正常な骨に骨折を起こさない程度の負荷が、スポーツ活動などで繰り返し加わった場合に生じる骨折
疲労骨折とは、正常な骨に通常は骨折を起こさない程度の負荷が、スポーツ活動などで繰り返し加わった場合に生じる骨折。
骨折は、骨が壊れることを意味し、ヒビも骨折ですし、骨の一部分が欠けたり、へこんだ場合も骨折です。正常な骨では、かなり大きな負荷がかからないと骨折しませんが、正常な骨に小さい負荷がかかる場合でも、同じ部位に繰り返し長期間かかり続けて、骨にヒビが入る微細な骨折を生じたり、ヒビが進んで完全な骨折に至る状態が疲労骨折です。
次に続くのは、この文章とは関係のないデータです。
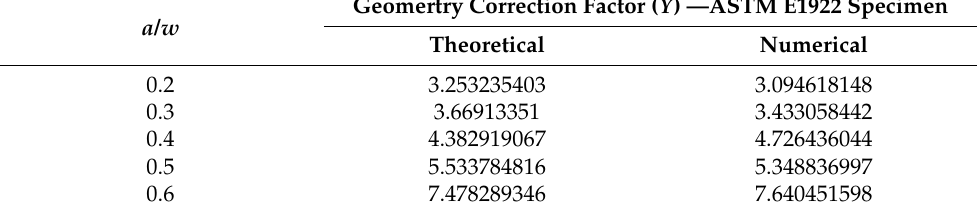
Table 8. Comparison between the theoretical and numerical results of Y for TTC ASTM E1922 specimen.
疲労骨折のほとんどは、スポーツ活動で激しいトレーニングをしている運動部の学生や社会人に生じます。陸上、サッカー、野球、バスケットボールなどあらゆるスポーツ活動で発生する可能性があり、それぞれのスポーツ活動ごとに疲労骨折を生じやすい部位があります。
マラソン、長距離走では足部の中足骨(ちゅうそくこつ)、舟状骨(しゅうじょうこつ)、短距離走では下腿(かたい)の脛骨(けいこつ)、腓骨(ひこつ)、足関節内果(ないか、うちくるぶし)、サッカーでは中足骨、腰椎(ようつい)、野球では上腕骨、手根骨(しゅこんこつ)の一つである有鉤骨(ゆうこうこつ)、肋骨(ろっこつ)、テニスでは中手骨(ちゅうしゅこつ)、ゴルフでは肋骨、バスケットボールでは脛骨、腓骨、バレーボールでは脛骨、腓骨が、疲労骨折を生じやすい部位に相当します。
疲労骨折を生じても、一般の外傷性骨折のように皮下出血や著しい腫脹(しゅちょう)を伴うことはありませんが、骨折部位は軽度の腫脹を伴い、押さえると痛みを生じます。中足骨や舟状骨の疲労骨折では足の甲が、脛骨や腓骨の疲労骨折では下腿に痛みを生じます。
痛みはスポーツ活動の開始時に強く出て、運動途中は痛みが軽くなります。運動終了時から終了後にかけて、痛みが強くなります。運動を休んでいる間は、痛みはほとんど出現しません。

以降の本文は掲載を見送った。